## Work item A
Name every location that the article on hip-hop beat-makers mentions.

## Excerpt to read
For Elias Williams, the Hip-Hop Beat Machine Carries the Soul of Community

For Elias Williams, the Hip-Hop Beat Machine Carries the Soul of Community

A man skateboarding.

The Brooklyn-based m.c. and producer Zarz the Origin—a.k.a. the Loop Menace, under the Manhattan Bridge.Photographs by Elias Williams

Hip-hop beat-makers are usually unseen. Not all sample-based producers are as reclusive as the torch-bearing loop artist Madlib, but even the most prominent among them are part of the backdrop. After all, a central function of their work is to produce scenery, as set designers for rap’s theatre of flamboyance. In this way, they are diametrically opposed to rappers, who plow into the foreground and draw the eye.

The m.c. and producer Large Professor, most notable for being a member of Main Source and for his collaborations with Nas, d.j.’ing a set dedicated to J Dilla at Nublu.

Beat-makers are often d.j.s, but even d.j.s, for all their in-the-room command, are, historically, vibe setters who must be both present and invisible. Though artists such as Kanye West, a beat-maker turned celebrity instigator, and Metro Boomin, a top-billed super-producer who is often credited as a featured performer, have challenged the binary, the dynamic has largely held. Nevertheless, the producer is fundamental to what hip-hop is. In essence, the earliest rap was turntablism; the merry-go-round—a technique, created by DJ Kool Herc, of clipping the rhythm breaks in soul records—led to sampling, the art of repurposing a portion of a recording to create a new one. Sampling is foundational to rap music as both an aural and a textual medium. As rap grew into a commercial juggernaut, the rapper’s standing rose as the beat-maker’s declined. It often feels as if the beat-maker’s recognition rarely aligns with his outsized impact.

## Work item B
Convert the records, from their first line up to and including the line containing "the sorted array.&nbsp;</span></p>", into a JSON list of strings with one string per line, omitting blank lines.

## Stored data
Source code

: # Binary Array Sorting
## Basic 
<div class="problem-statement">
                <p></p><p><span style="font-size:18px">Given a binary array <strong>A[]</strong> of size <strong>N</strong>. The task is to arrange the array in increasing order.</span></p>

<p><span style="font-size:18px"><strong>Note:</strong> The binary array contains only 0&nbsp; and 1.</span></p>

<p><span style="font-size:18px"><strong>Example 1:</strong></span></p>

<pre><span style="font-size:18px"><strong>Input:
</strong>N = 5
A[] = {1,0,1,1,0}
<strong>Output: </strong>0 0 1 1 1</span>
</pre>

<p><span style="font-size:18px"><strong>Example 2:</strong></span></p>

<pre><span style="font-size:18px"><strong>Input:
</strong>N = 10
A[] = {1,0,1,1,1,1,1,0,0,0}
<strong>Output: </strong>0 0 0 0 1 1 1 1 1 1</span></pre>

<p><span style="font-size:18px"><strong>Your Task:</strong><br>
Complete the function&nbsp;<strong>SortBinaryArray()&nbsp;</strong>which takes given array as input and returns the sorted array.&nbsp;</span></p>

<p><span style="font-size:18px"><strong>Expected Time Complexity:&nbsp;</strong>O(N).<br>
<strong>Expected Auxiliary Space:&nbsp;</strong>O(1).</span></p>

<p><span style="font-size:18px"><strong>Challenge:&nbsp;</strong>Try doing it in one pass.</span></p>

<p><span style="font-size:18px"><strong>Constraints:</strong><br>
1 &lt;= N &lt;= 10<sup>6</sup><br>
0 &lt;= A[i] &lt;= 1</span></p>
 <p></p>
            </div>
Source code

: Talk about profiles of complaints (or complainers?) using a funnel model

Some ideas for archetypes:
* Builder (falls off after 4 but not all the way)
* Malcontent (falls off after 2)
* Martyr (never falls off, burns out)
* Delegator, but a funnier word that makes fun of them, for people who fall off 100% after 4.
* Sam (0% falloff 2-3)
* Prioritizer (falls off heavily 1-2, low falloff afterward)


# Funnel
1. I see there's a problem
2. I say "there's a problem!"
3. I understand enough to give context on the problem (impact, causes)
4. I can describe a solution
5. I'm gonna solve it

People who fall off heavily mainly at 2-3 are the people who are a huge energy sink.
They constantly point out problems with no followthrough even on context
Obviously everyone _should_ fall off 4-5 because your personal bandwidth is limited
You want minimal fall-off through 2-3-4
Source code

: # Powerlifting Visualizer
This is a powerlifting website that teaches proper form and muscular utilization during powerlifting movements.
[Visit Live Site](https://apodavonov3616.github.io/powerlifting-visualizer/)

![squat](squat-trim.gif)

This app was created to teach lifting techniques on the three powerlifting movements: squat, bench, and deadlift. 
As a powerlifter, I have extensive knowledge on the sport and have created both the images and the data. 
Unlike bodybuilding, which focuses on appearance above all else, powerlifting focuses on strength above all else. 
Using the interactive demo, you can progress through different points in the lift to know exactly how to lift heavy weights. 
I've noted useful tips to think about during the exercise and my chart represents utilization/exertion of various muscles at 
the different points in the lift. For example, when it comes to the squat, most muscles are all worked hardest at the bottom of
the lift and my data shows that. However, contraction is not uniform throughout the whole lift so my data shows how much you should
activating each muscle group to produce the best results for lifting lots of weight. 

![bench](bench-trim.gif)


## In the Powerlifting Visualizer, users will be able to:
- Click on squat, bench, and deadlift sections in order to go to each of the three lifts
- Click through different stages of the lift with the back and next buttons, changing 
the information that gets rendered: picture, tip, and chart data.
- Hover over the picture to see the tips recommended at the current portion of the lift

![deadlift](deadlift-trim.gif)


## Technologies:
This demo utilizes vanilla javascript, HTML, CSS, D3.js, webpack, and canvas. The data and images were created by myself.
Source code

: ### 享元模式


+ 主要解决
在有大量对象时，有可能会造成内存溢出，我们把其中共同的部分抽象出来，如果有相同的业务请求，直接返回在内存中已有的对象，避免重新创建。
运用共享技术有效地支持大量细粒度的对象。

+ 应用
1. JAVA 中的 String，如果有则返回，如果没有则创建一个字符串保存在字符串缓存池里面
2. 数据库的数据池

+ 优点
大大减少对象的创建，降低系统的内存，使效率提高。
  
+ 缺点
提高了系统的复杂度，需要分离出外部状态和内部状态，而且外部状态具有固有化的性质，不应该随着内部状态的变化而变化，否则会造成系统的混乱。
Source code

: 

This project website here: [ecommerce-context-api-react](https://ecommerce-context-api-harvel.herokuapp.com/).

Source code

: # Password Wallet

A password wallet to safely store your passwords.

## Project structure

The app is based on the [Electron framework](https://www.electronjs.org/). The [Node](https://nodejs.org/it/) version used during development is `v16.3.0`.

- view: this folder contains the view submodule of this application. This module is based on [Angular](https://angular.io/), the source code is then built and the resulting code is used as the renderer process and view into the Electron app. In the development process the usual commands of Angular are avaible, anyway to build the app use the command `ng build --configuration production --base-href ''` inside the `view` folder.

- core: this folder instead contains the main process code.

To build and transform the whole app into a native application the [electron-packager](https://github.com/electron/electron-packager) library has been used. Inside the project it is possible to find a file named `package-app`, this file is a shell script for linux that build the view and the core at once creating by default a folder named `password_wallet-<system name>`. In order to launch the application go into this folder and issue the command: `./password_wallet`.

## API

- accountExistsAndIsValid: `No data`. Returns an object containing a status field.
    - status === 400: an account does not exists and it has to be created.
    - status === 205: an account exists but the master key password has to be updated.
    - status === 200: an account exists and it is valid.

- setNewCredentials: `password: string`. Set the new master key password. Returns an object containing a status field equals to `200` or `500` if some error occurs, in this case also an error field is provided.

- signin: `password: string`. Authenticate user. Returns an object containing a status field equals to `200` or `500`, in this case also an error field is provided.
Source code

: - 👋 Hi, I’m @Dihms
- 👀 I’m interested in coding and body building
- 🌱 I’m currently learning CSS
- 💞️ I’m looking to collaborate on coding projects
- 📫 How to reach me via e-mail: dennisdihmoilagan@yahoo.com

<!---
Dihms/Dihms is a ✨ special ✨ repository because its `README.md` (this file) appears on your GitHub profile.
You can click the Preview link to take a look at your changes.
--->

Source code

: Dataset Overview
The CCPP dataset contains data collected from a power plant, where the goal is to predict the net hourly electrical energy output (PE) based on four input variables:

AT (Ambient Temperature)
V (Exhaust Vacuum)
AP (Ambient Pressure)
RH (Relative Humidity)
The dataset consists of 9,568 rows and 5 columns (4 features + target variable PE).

## Answer area A
Brooklyn, the Manhattan Bridge, and Nublu.

## Answer area B
[
  "Source code",
  ": # Binary Array Sorting",
  "## Basic ",
  "<div class=\"problem-statement\">",
  "                <p></p><p><span style=\"font-size:18px\">Given a binary array <strong>A[]</strong> of size <strong>N</strong>. The task is to arrange the array in increasing order.</span></p>",
  "<p><span style=\"font-size:18px\"><strong>Note:</strong> The binary array contains only 0&nbsp; and 1.</span></p>",
  "<p><span style=\"font-size:18px\"><strong>Example 1:</strong></span></p>",
  "<pre><span style=\"font-size:18px\"><strong>Input:",
  "</strong>N = 5",
  "A[] = {1,0,1,1,0}",
  "<strong>Output: </strong>0 0 1 1 1</span>",
  "</pre>",
  "<p><span style=\"font-size:18px\"><strong>Example 2:</strong></span></p>",
  "<pre><span style=\"font-size:18px\"><strong>Input:",
  "</strong>N = 10",
  "A[] = {1,0,1,1,1,1,1,0,0,0}",
  "<strong>Output: </strong>0 0 0 0 1 1 1 1 1 1</span></pre>",
  "<p><span style=\"font-size:18px\"><strong>Your Task:</strong><br>",
  "Complete the function&nbsp;<strong>SortBinaryArray()&nbsp;</strong>which takes given array as input and returns the sorted array.&nbsp;</span></p>"
]